Now let's build our model! We'll implement the classic Matrix Factorization with biases:

$$\hat{r}_{ui} = \mu + b_u + b_i + \mathbf{p}_u \cdot \mathbf{q}_i$$

Where:
- $\mu$ = global average rating
- $b_u$ = user bias ("does this user tend to rate high or low?")
- $b_i$ = item bias ("is this movie generally liked or disliked?")
- $\mathbf{p}_u$ = user embedding vector
- $\mathbf{q}_i$ = item embedding vector

In [None]:
class MatrixFactorization(nn.Module):
    """
    Matrix Factorization for Collaborative Filtering.
    
    This is the model that won the Netflix Prize!
    
    The key insight: every user and every item can be represented
    as a vector in a shared "latent space". Similar users have 
    similar vectors.

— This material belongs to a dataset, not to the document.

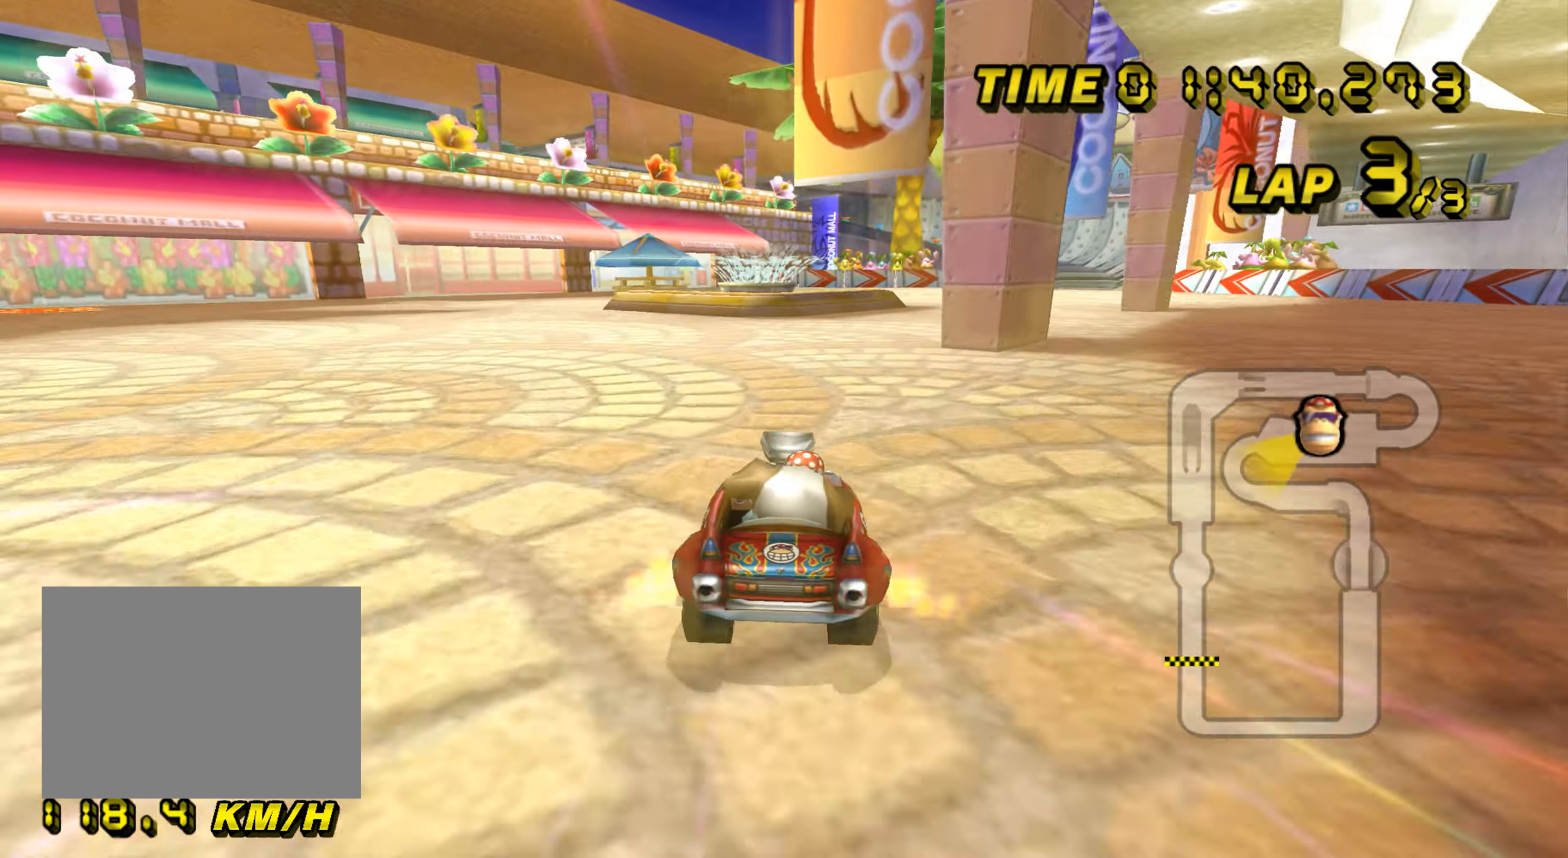
{"buttons": ["A"], "left_stick": "right", "events": [[267, "left_stick", "center"], [500, "left_stick", "right"]]}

Similar movies have similar vectors.
    """
    
    def __init__(self, num_users, num_items, embedding_dim=64):
        super().__init__()
        
        self.num_users = num_users
        self.num_items = num_items
        self.embedding_dim = embedding_dim
        
        # User and item embeddings (the "P" and "Q" matrices)
        self.user_embeddings = nn.Embedding(num_users, embedding_dim)
        self.item_embeddings = nn.Embedding(num_items, embedding_dim)
        
        # Bias terms (very important for accuracy!)
        self.user_bias = nn.Embedding(num_users, 1)
        self.item_bias = nn.Embedding(num_items, 1)
        self.global_bias = nn.Parameter(torch.zeros(1))
        
        # Initialize with small random values
        self._init_weights()
        
    def _init_weights(self):
        """Initialize embeddings with small values to prevent exploding gradients."""
        nn.init.normal_(self.user_embeddings.weight, std=0.01)
        nn.init.normal_(self.item_embeddings.weight, std=0.01)
        nn.init.zeros_(self.user_bias.weight)
        nn.init.zeros_(self.item_bias.weight)
        
    def forward(self, user_ids, item_ids):
        """
        Predict ratings for user-item pairs.
        
        Args:
            user_ids: Tensor of user IDs (batch_size,)
            item_ids: Tensor of item IDs (batch_size,)
            
        Returns:
            Predicted ratings (batch_size,)
        """
        # Look up embeddings
        user_emb = self.user_embeddings(user_ids)  # (batch, dim)
        item_emb = self.item_embeddings(item_ids)  # (batch, dim)
        
        # Dot product: sum of element-wise multiplication
        interaction = (user_emb * item_emb).sum(dim=1)  # (batch,)
        
        # Add all the biases
        prediction = (
            self.global_bias +           # Overall average
            self.user_bias(user_ids).squeeze() +  # User tendency
            self.item_bias(item_ids).squeeze() +  # Item tendency
            interaction                  # User-item affinity
        )
        
        return prediction
    
    def recommend_for_user(self, user_id, top_k=10, exclude_rated=None):
        """
        Get top-K recommendations for a user.
        
        Args:
            user_id: The user to recommend for
            top_k: Number of recommendations
            exclude_rated: Set of already-rated item IDs to exclude
            
        Returns:
            Tuple of (item_ids, predicted_ratings)
        """
        self.eval()
        with torch.no_grad():
            # Predict for all items
            user_ids = torch.LongTensor([user_id] * self.num_items).to(
                next(self.parameters()).device
            )
            item_ids = torch.arange(self.num_items).to(
                next(self.parameters()).device
            )
            
            predictions = self(user_ids, item_ids)
            
            # Exclude already-rated items
            if exclude_rated is not None:
                for item in exclude_rated:
                    predictions[item] = float('-inf')
            
            # Get top K
            top_scores, top_items = torch.topk(predictions, top_k)
            
        return top_items.cpu().numpy(), top_scores.cpu().numpy()

# Quick test
num_users = ratings_df['user_id'].nunique()
num_items = ratings_df['item_id'].nunique()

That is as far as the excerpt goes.